Sunday, November 28, 2021

Via Dhamma Wheel | Right Mindfulness and Concentration: Establishing Mindfulness of Mental Objects and the Fourth Jhāna

 

RIGHT MINDFULNESS
Establishing Mindfulness of Mental Objects
A person goes to the forest or to the root of a tree or to an empty place and sits down. Having crossed the legs, one sets the body erect. One establishes the presence of mindfulness. (MN 10) One is aware: “Ardent, fully aware, mindful, I am content.” (SN 47.10)
Reflection
The fourth foundation of mindfulness involves looking at various aspects of our experience as episodes of phenomena arising and passing away in the stream of consciousness. Unhelpful habits of mind, acting as hindrances to inner clarity, come and go along with helpful mental factors, such as those guiding us to awakening. We learn to observe these changing states with calm and focused equanimity, without grasping.

Daily Practice
Sit quietly on a regular basis and take an interest in watching what goes on in your mind. The challenge is to observe it all without latching on to the content of your thoughts but simply noting them as events arising and passing away. Become mindful of mental objects rather than becoming entangled in them. If you can do this with ardent energy, fully aware and mindful, you will likely find yourself very content.

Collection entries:
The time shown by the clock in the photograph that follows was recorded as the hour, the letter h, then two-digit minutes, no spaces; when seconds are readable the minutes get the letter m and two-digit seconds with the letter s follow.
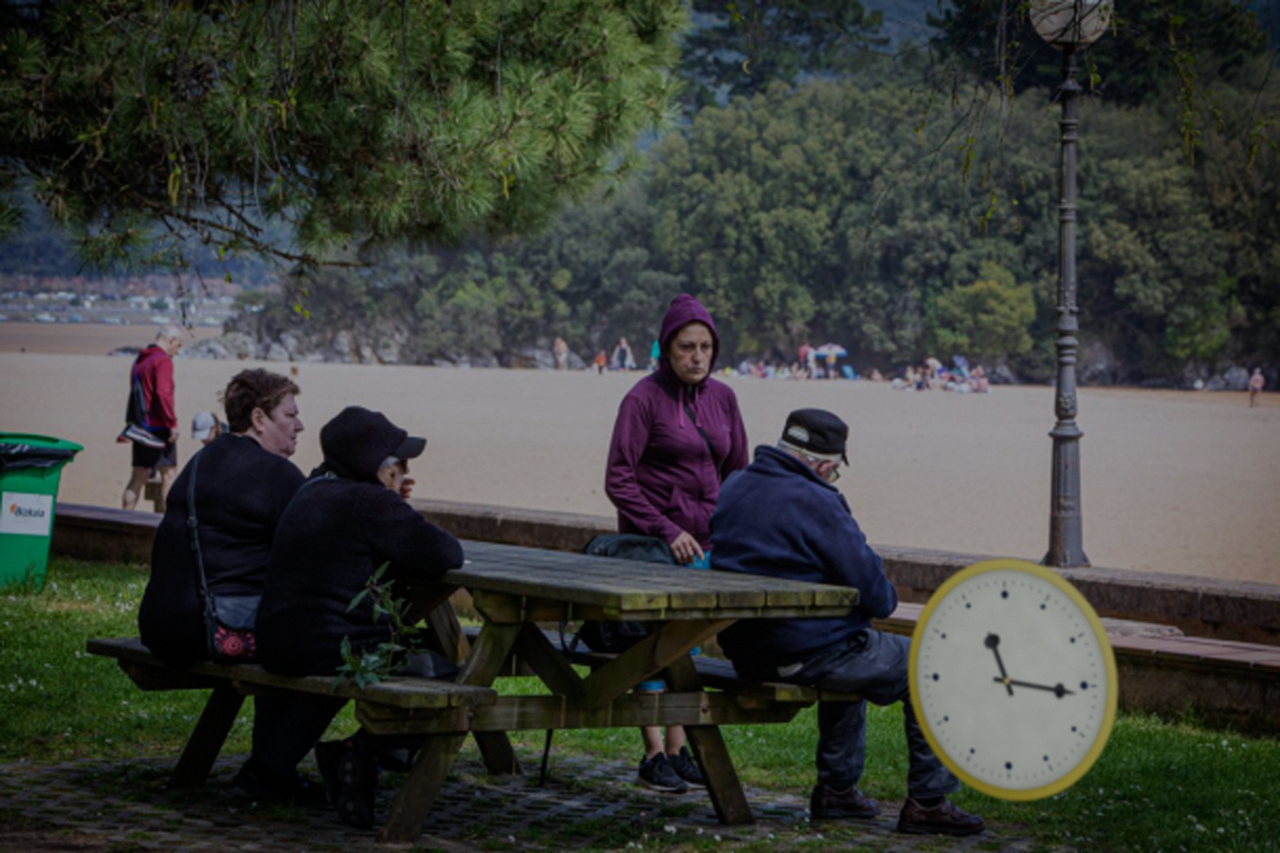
11h16
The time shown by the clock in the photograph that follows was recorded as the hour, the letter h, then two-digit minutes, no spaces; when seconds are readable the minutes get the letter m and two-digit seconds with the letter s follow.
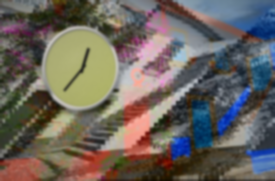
12h37
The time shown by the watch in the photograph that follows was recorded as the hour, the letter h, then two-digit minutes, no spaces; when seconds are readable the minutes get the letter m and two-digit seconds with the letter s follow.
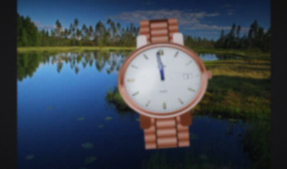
11h59
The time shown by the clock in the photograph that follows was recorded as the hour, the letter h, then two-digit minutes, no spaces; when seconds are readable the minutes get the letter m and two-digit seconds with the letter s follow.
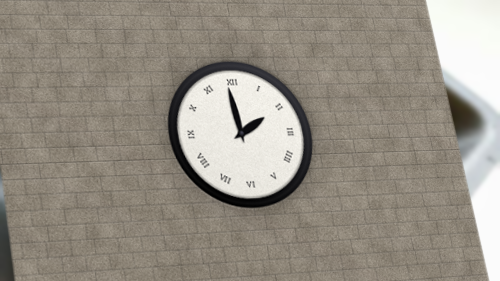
1h59
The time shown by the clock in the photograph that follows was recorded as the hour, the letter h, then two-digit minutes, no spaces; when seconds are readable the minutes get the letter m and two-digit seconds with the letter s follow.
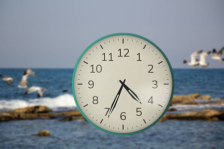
4h34
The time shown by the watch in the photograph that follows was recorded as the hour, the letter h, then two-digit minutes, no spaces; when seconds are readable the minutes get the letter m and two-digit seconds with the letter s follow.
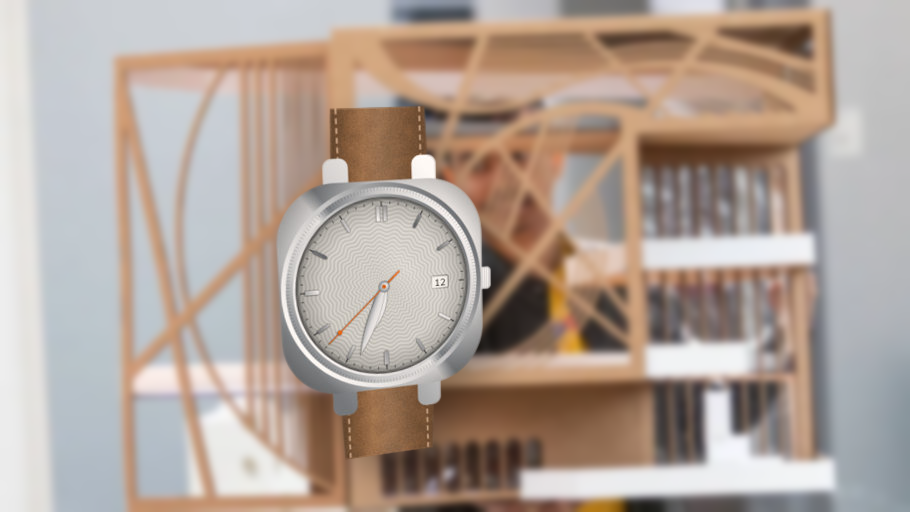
6h33m38s
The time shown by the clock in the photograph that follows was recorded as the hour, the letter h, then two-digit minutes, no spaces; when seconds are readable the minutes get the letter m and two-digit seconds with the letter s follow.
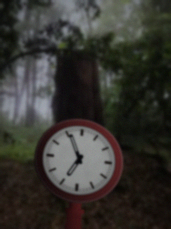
6h56
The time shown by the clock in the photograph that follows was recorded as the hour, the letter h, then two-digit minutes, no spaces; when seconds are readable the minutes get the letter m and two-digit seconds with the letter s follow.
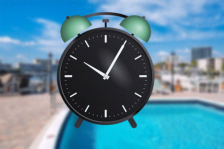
10h05
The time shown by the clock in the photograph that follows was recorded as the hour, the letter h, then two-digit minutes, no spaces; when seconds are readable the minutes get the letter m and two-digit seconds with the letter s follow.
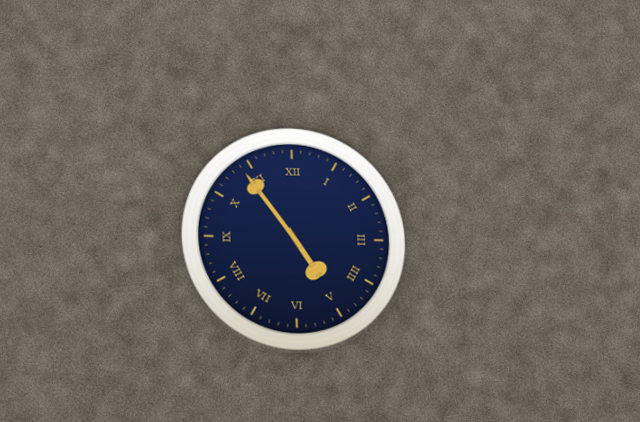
4h54
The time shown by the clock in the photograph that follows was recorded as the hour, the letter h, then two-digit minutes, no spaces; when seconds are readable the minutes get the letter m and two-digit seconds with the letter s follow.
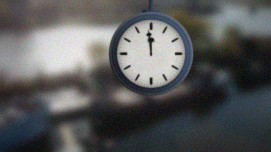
11h59
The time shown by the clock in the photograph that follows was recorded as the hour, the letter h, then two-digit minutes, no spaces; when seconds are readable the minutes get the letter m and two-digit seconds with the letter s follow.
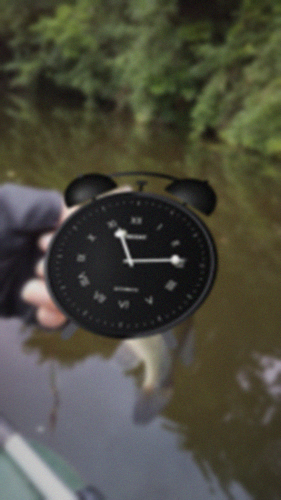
11h14
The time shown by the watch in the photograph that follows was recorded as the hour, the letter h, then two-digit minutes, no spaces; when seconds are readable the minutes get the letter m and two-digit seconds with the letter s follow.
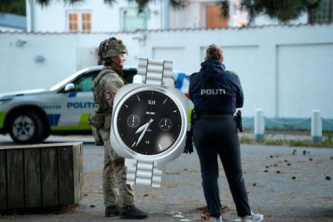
7h34
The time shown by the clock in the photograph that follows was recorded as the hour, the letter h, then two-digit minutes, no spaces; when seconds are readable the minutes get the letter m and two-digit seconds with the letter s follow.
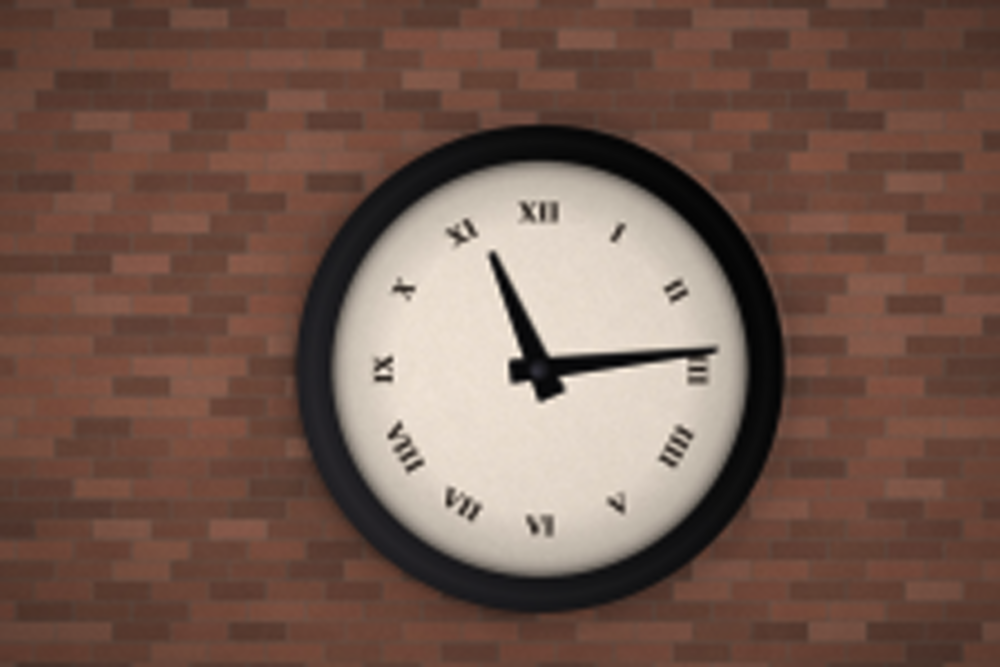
11h14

*Set task:* Extend the mindfulness-of-mental-objects post above, beginning right after its final sentence.

*Solved exercise:*
RIGHT CONCENTRATION
Approaching and Abiding in the Fourth Phase of Absorption (4th Jhāna)
With the abandoning of pleasure and pain, and with the previous disappearance of joy and grief, one enters upon and abides in the fourth phase of absorption, which has neither-pain-nor-pleasure and purity of mindfulness as a result of equanimity. The concentrated mind is thus purified, bright, unblemished, rid of imperfection, malleable, wieldy, steady, and attained to imperturbability. (MN 4)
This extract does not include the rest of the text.